- _DESCRIPTION OF THE TASK_: Examine each line of the data. Copy those that contain the string "ASBP".

Saved data entries:

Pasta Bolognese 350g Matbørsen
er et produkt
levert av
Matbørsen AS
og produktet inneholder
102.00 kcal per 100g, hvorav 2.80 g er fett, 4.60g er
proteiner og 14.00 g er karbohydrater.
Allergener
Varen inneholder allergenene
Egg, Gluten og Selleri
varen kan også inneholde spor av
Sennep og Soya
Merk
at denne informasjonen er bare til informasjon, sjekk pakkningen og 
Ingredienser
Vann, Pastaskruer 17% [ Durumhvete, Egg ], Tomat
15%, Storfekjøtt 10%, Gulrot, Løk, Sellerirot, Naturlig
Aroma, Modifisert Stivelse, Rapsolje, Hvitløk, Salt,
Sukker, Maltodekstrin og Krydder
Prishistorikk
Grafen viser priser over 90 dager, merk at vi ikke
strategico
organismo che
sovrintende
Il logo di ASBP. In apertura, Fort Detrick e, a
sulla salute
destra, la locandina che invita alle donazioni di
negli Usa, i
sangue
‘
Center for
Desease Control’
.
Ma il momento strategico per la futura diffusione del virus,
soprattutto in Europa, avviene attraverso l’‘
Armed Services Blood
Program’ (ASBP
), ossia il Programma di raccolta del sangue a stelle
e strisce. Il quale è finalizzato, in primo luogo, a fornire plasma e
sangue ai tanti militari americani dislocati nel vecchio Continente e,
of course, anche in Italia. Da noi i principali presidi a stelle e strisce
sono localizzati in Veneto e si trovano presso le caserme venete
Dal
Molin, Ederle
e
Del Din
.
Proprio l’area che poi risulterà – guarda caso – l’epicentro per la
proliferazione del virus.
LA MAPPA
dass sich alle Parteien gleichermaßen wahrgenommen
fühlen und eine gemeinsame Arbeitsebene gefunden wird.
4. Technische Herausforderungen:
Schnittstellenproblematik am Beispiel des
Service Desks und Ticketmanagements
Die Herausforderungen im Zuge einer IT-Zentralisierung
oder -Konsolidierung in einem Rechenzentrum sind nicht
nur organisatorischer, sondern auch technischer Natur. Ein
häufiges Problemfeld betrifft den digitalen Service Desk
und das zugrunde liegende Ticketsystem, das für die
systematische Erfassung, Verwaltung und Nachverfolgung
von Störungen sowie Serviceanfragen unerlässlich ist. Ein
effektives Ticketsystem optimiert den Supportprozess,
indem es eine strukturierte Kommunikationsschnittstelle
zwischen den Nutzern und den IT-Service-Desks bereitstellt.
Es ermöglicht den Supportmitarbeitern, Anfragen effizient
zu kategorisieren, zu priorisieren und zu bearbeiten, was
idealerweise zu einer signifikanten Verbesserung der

- _EXERCISE RESULT_:
Il logo di ASBP. In apertura, Fort Detrick e, a
Program’ (ASBP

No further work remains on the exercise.